I suppose Lumines looking and sounding good is nothing new. Even the previous iOS version nailed those aspects right out of the gate. No, I suspect what many are concerned about is how well the game controls. I think what we’ve got in Lumines: Puzzle & Music is about as good as we’re ever going to get with touch controls. You can move the blocks left and right by dragging your finger, a quick swipe down will drop them, and a tap on the screen rotates them in whichever direction you’ve set in the options. It works a lot better than the original controls of Touch Fusion, and at least a little better than the improved controls that were patched in later. It helps that the game is played in portrait mode rather than landscape. It’s easier to get blocks where you need them to go before they hit the ground since your finger doesn’t need to travel as far. Things can still get a little dicey during skins with a speedy tempo, but I’m not sure what can be done about that without cutting those kinds of skins altogether.

It plays and feels like Lumines should for the most part, and that makes it an odd duck in the App Store of today. While most puzzle games on iOS today attempt to ape the successful King formula of a thousand ultra-hard stages that last about a minute each, Lumines is going to ask for more of your time. Just as it has ever been, it’s common for a single session to last upwards of a half hour or more. The game is trying to put you into a groove, after all. It does that job admirably, but it also means that if you’re looking for a quick thrill during a short break in your day, Lumines is probably not going to be the game you fire up. Save it for later, when you’re curled up in a comfortable position with some headphones on. Really get into it. That aspect is simultaneously one of the greatest attractions of Lumines and one of its biggest turn-offs, depending on what you’re looking for. Puzzle games rarely  make such demands of players these days.

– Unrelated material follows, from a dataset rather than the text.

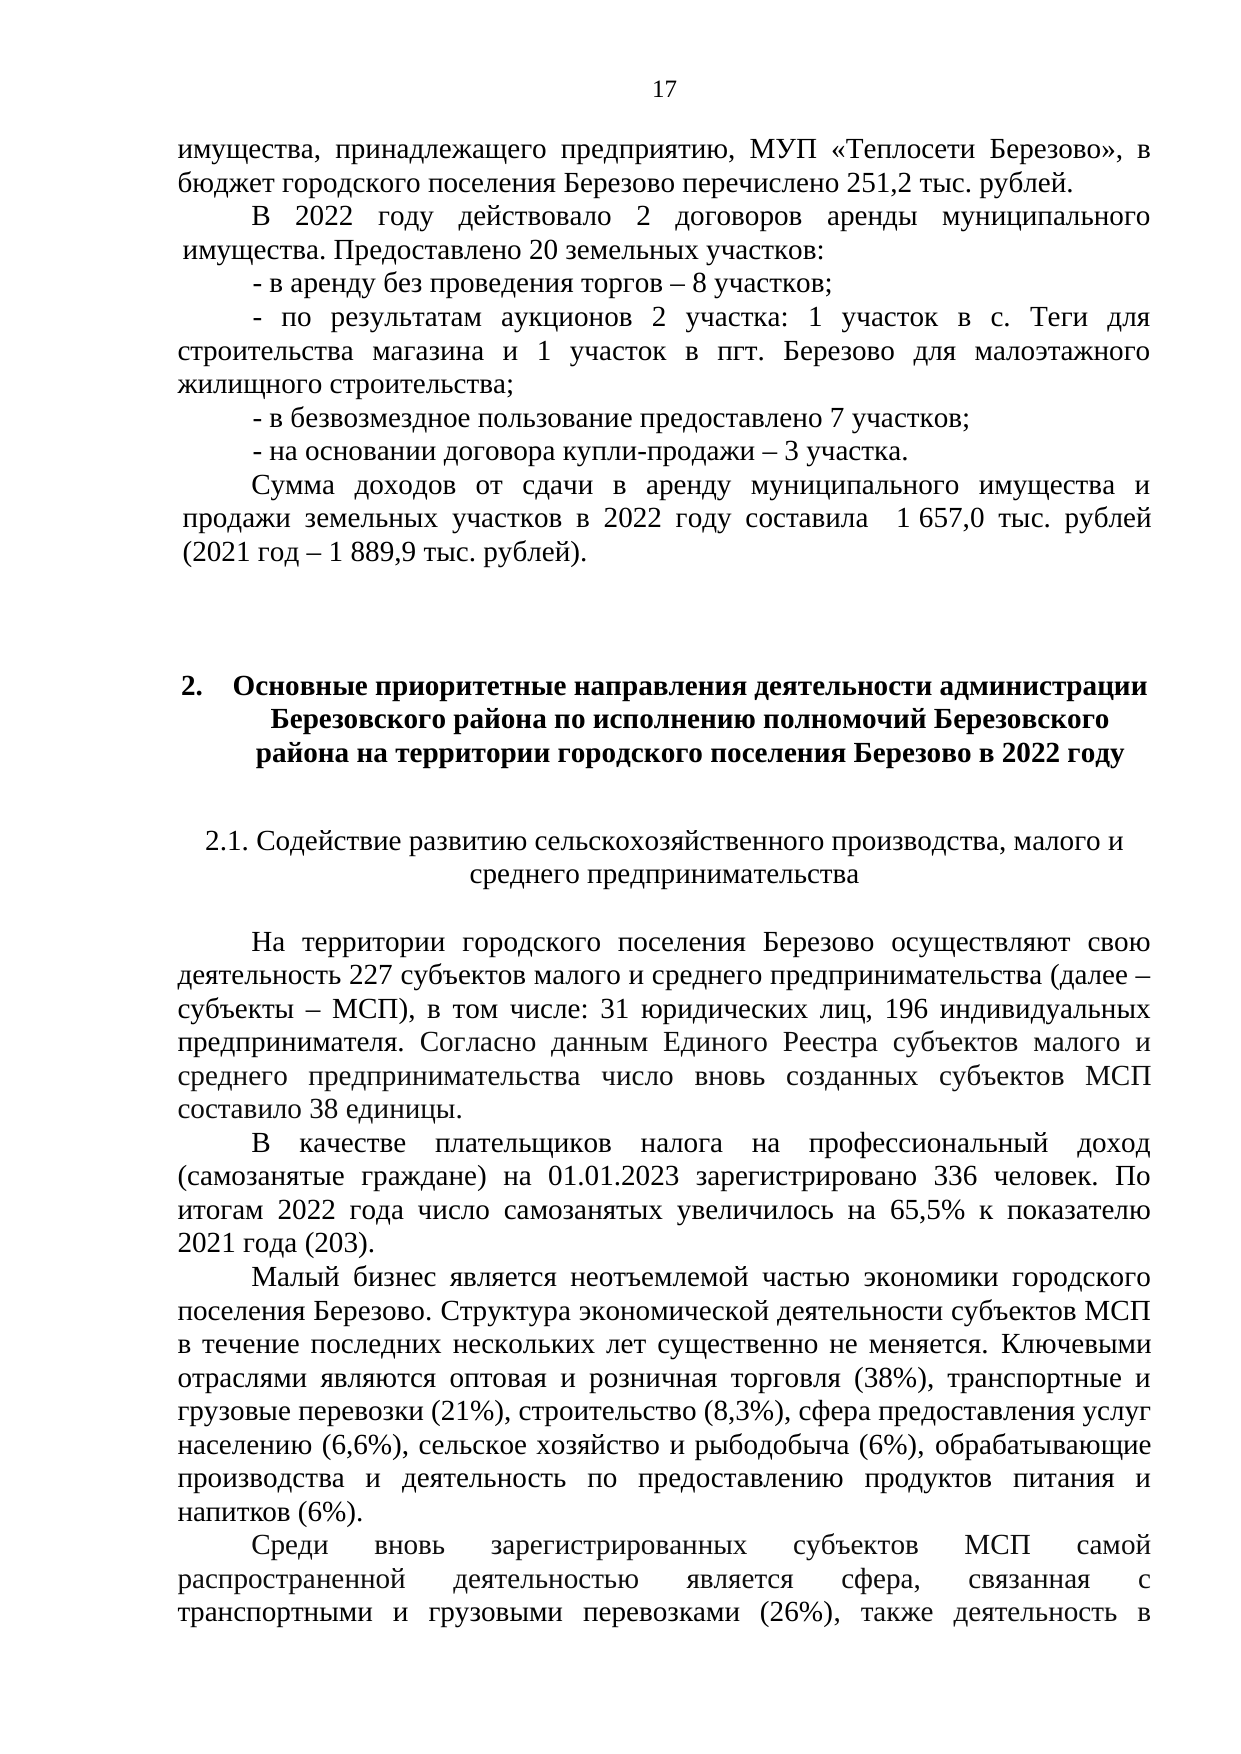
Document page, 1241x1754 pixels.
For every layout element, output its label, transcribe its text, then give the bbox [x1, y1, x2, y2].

Still, if you allow yourself the time and attention to get into Lumines, there’s really nothing quite like it. Almost all puzzle games seek to put you in the proverbial zone, but Lumines has always tried a little bit harder to create that effect, and Puzzle & Music isn’t about to break that pattern. If you have bad memories of Touch Fusion, this will wash the taste of that game out of your mouth. This is the Lumines I suspect most of us have always wanted on our iOS devices. It’s a little light on gameplay modes and I’m not sure I could ever get enough skins to be satisfied, but Puzzle & Music nails the core gameplay and the exceptional aesthetics of the beloved series, and I’m not sure if we can realistically ask for more than that.